Substitute Service of Process
We all know that process of service is best made in person and verified with an affidavit from the process server. However, there are several different ways to serve a person with documents. In difficult matters, what is referred to as “substituted service” will be considered legally sufficient.
Substituted service is any type of service on an individual or business that is indirect. In other words, it is not made in person. Papers can be handed to a person, such as a friend or family member, in place of the one who is actually being served. This must be done with court approval, however.
Since substitute service is less desirable to courts than direct service, the process server must effectively prove that the party was completely unreachable and that all other efforts to serve him or her have failed. Each attempt to reach the person must be recorded and should also be shared with the person initiating the suit. Once the court establishes that substitute service is necessary, it will also determine the best route to take.
Other methods of substituted service include leaving papers at a defendant’s workplace or sending them through the mail.
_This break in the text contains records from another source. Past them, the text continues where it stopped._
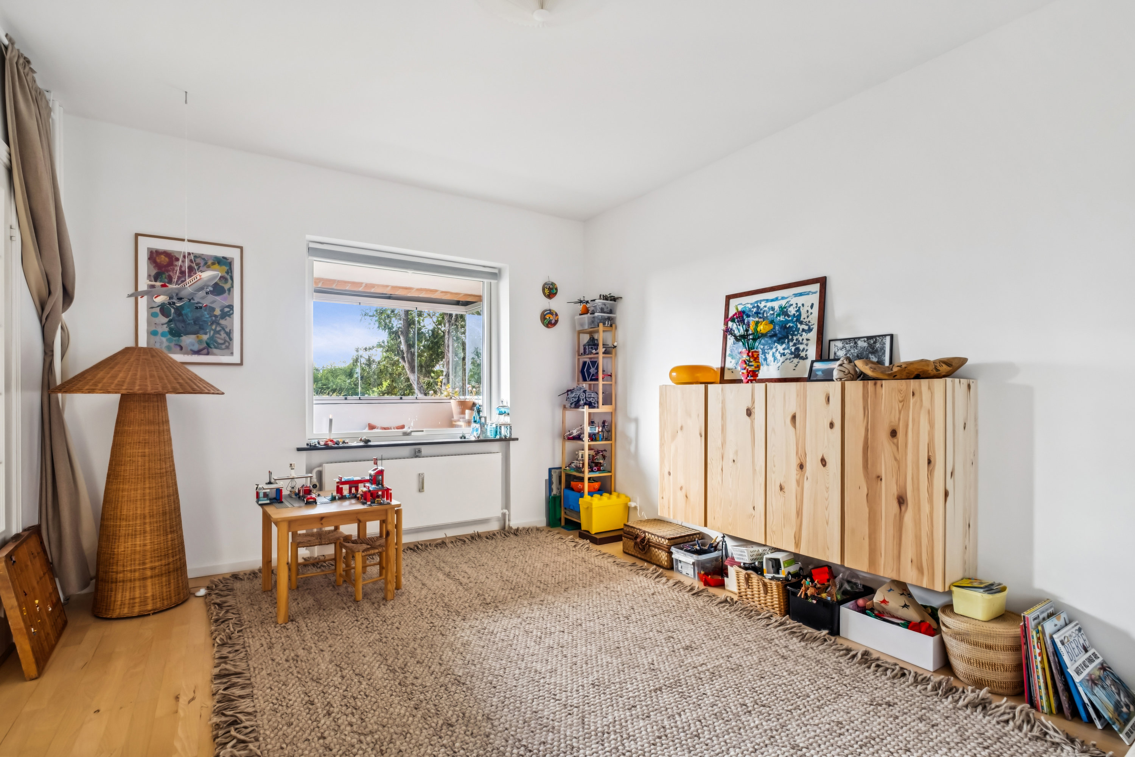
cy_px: 378
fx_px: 536
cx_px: 568
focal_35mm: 17
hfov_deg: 93.3
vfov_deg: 70.4
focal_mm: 11
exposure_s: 1/8
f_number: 8
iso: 800
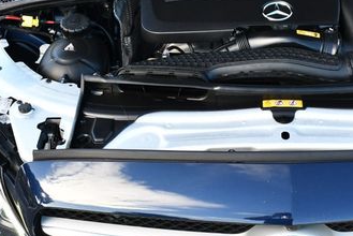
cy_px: 86
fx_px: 687
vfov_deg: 19.5
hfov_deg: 28.4
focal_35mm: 70
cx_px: 264
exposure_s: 1/250
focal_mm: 18
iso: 400
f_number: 5
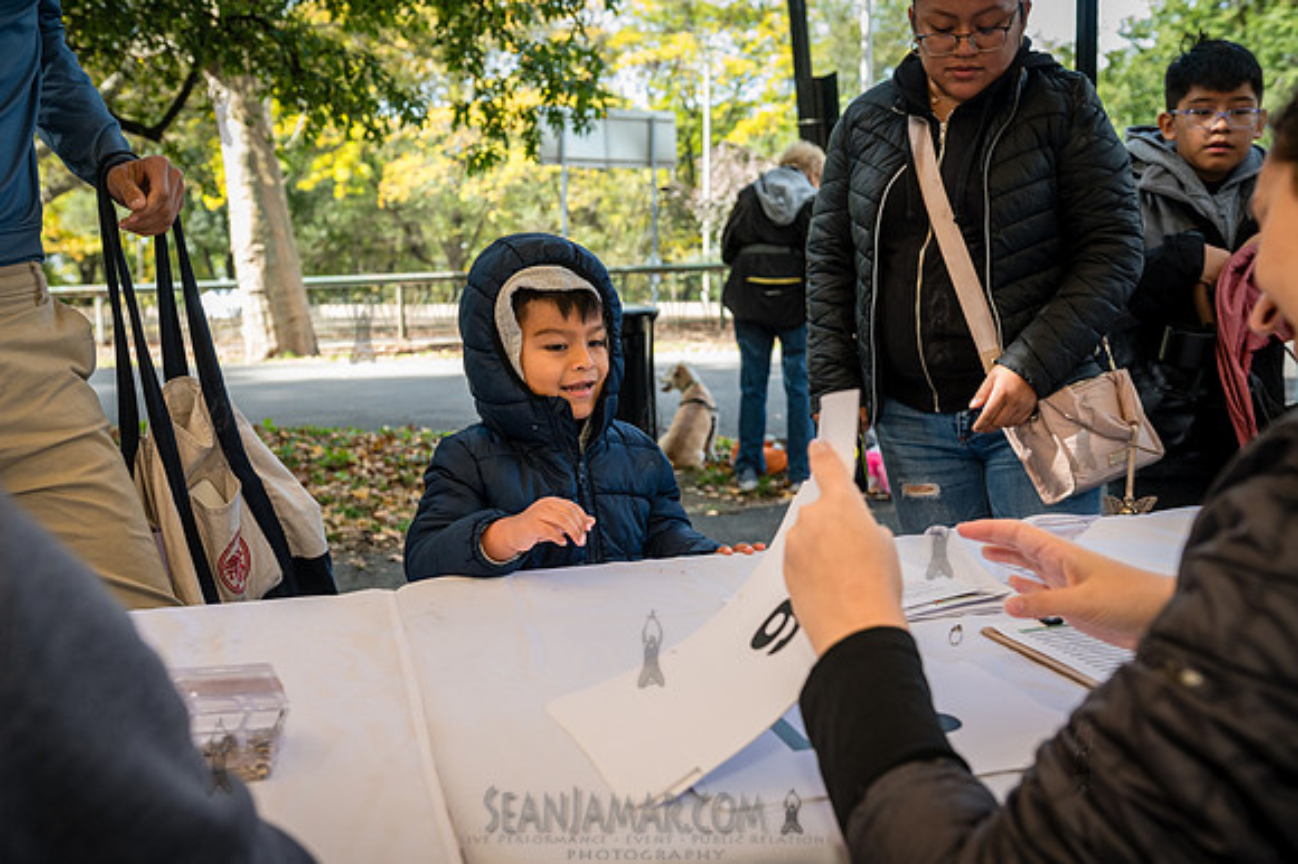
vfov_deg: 35.0
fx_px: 1369
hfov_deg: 50.7
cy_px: 432
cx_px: 649
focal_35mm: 38
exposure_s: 1/400
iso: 1000
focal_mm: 38
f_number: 5
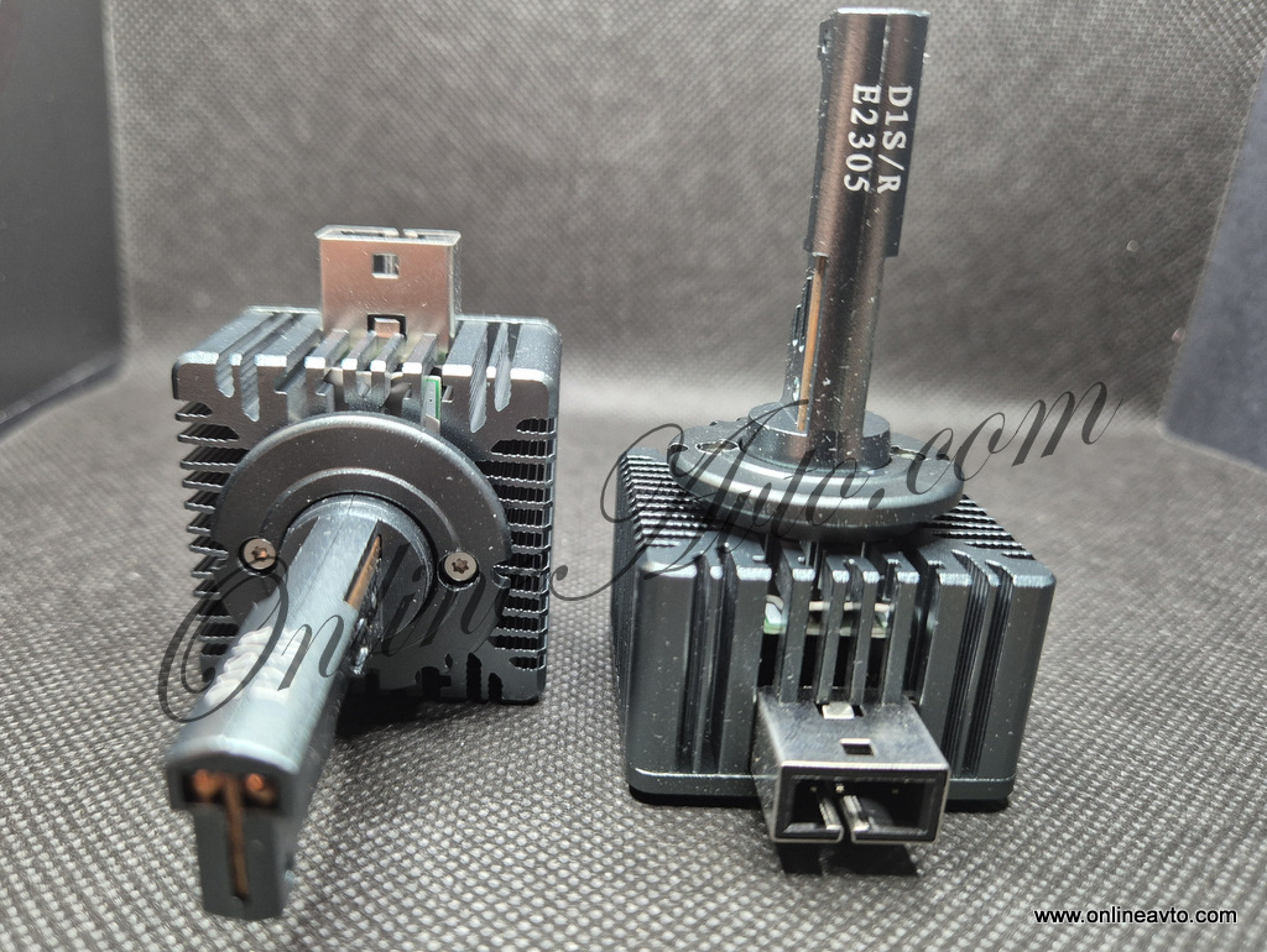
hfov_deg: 73.9
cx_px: 634
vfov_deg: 59.0
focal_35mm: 23
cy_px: 476
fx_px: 843
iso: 320
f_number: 1.8
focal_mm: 5.4
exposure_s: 1/100
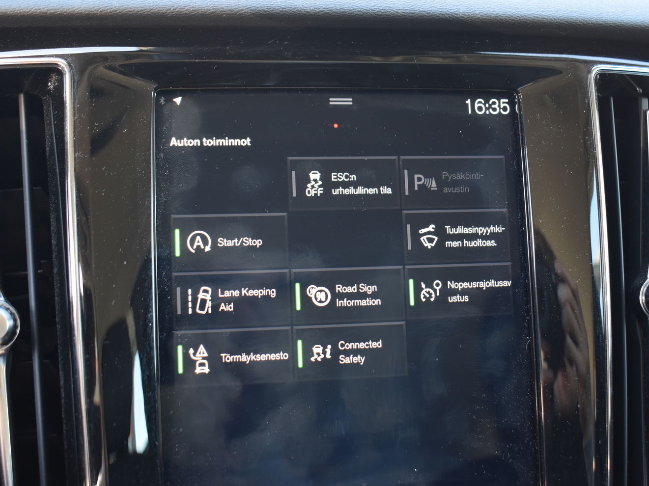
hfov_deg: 41.2
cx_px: 323
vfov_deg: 31.5
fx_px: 862
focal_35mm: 46
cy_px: 228
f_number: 4
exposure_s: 1/60
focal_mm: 26
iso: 560
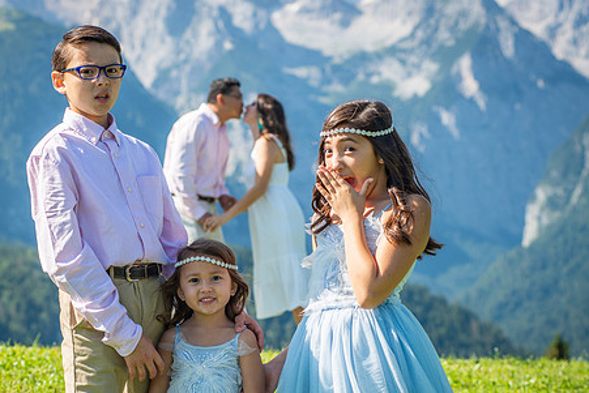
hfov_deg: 16.6
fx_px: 2013
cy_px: 256
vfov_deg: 11.1
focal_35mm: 123
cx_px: 215
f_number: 5.6
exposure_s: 1/500
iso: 160
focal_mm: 92
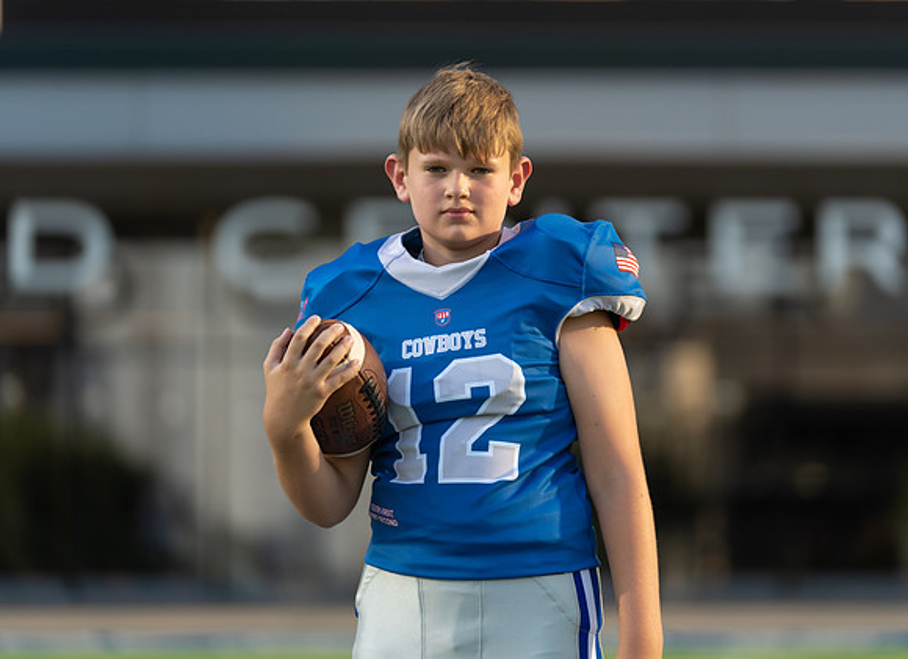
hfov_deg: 10.9
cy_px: 308
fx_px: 4777
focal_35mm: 184
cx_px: 499
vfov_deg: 7.9
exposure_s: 1/640
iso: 100
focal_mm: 158
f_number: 2.8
When an individual is unlikely to be found, legal notices are published in the newspaper that covers the area where he or she was last known to reside.
Not all of these methods are considered legal and binding in all jurisdictions. Which substitute service types are permitted all comes down to the jurisdiction of the court and whether the case is in the state or federal court. Strict requirements provided by the proper governing entity must be followed to the letter or the service will fail if it is contested in court.